[JOB ITEM]: Copy the material below, substituting "Excessive Heat Warning" for each occurrence of "Heat Advisory" and leaving everything else unchanged.

[DATA EXCERPTS]:
*** Block opens ***

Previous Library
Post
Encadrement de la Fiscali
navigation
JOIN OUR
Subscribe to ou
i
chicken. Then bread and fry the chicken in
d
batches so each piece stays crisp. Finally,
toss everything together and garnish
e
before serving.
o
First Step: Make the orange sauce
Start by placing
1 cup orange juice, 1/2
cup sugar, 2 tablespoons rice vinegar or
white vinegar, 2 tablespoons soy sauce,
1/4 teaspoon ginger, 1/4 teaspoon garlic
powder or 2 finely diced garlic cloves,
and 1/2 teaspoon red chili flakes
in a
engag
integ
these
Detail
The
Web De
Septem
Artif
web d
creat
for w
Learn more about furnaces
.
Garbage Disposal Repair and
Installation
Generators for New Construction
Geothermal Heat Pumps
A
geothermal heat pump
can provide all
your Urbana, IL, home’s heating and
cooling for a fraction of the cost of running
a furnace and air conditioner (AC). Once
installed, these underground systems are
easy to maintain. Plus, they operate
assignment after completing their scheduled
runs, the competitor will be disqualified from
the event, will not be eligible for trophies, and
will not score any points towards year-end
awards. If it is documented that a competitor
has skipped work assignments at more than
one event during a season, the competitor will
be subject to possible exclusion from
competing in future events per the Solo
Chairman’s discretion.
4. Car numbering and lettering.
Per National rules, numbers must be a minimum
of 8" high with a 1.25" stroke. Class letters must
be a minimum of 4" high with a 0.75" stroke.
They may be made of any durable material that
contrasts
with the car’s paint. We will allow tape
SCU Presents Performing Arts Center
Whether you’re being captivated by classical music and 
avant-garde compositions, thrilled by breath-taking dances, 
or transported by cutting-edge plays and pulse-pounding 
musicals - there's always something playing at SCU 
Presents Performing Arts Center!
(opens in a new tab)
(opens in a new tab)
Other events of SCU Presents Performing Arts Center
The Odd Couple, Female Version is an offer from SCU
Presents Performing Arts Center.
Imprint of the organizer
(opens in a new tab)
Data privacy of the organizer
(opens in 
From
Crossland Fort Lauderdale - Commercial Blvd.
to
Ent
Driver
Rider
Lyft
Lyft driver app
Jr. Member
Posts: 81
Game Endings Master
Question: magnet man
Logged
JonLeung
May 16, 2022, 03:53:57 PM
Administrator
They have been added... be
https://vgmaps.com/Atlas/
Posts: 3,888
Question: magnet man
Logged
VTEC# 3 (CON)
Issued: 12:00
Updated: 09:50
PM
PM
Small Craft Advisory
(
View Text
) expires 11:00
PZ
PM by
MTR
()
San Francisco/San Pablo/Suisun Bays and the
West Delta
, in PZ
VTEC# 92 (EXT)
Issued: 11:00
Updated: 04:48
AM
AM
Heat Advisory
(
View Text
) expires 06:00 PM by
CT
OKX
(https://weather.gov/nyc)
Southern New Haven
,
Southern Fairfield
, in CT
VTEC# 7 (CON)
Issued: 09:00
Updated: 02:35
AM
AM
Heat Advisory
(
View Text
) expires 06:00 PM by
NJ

*** Block closes ***

[EXERCISE ANSWER]:
Previous Library
Post
Encadrement de la Fiscali
navigation
JOIN OUR
Subscribe to ou
i
chicken. Then bread and fry the chicken in
d
batches so each piece stays crisp. Finally,
toss everything together and garnish
e
before serving.
o
First Step: Make the orange sauce
Start by placing
1 cup orange juice, 1/2
cup sugar, 2 tablespoons rice vinegar or
white vinegar, 2 tablespoons soy sauce,
1/4 teaspoon ginger, 1/4 teaspoon garlic
powder or 2 finely diced garlic cloves,
and 1/2 teaspoon red chili flakes
in a
engag
integ
these
Detail
The
Web De
Septem
Artif
web d
creat
for w
Learn more about furnaces
.
Garbage Disposal Repair and
Installation
Generators for New Construction
Geothermal Heat Pumps
A
geothermal heat pump
can provide all
your Urbana, IL, home’s heating and
cooling for a fraction of the cost of running
a furnace and air conditioner (AC). Once
installed, these underground systems are
easy to maintain. Plus, they operate
assignment after completing their scheduled
runs, the competitor will be disqualified from
the event, will not be eligible for trophies, and
will not score any points towards year-end
awards. If it is documented that a competitor
has skipped work assignments at more than
one event during a season, the competitor will
be subject to possible exclusion from
competing in future events per the Solo
Chairman’s discretion.
4. Car numbering and lettering.
Per National rules, numbers must be a minimum
of 8" high with a 1.25" stroke. Class letters must
be a minimum of 4" high with a 0.75" stroke.
They may be made of any durable material that
contrasts
with the car’s paint. We will allow tape
SCU Presents Performing Arts Center
Whether you’re being captivated by classical music and 
avant-garde compositions, thrilled by breath-taking dances, 
or transported by cutting-edge plays and pulse-pounding 
musicals - there's always something playing at SCU 
Presents Performing Arts Center!
(opens in a new tab)
(opens in a new tab)
Other events of SCU Presents Performing Arts Center
The Odd Couple, Female Version is an offer from SCU
Presents Performing Arts Center.
Imprint of the organizer
(opens in a new tab)
Data privacy of the organizer
(opens in 
From
Crossland Fort Lauderdale - Commercial Blvd.
to
Ent
Driver
Rider
Lyft
Lyft driver app
Jr. Member
Posts: 81
Game Endings Master
Question: magnet man
Logged
JonLeung
May 16, 2022, 03:53:57 PM
Administrator
They have been added... be
https://vgmaps.com/Atlas/
Posts: 3,888
Question: magnet man
Logged
VTEC# 3 (CON)
Issued: 12:00
Updated: 09:50
PM
PM
Small Craft Advisory
(
View Text
) expires 11:00
PZ
PM by
MTR
()
San Francisco/San Pablo/Suisun Bays and the
West Delta
, in PZ
VTEC# 92 (EXT)
Issued: 11:00
Updated: 04:48
AM
AM
Excessive Heat Warning
(
View Text
) expires 06:00 PM by
CT
OKX
(https://weather.gov/nyc)
Southern New Haven
,
Southern Fairfield
, in CT
VTEC# 7 (CON)
Issued: 09:00
Updated: 02:35
AM
AM
Excessive Heat Warning
(
View Text
) expires 06:00 PM by
NJ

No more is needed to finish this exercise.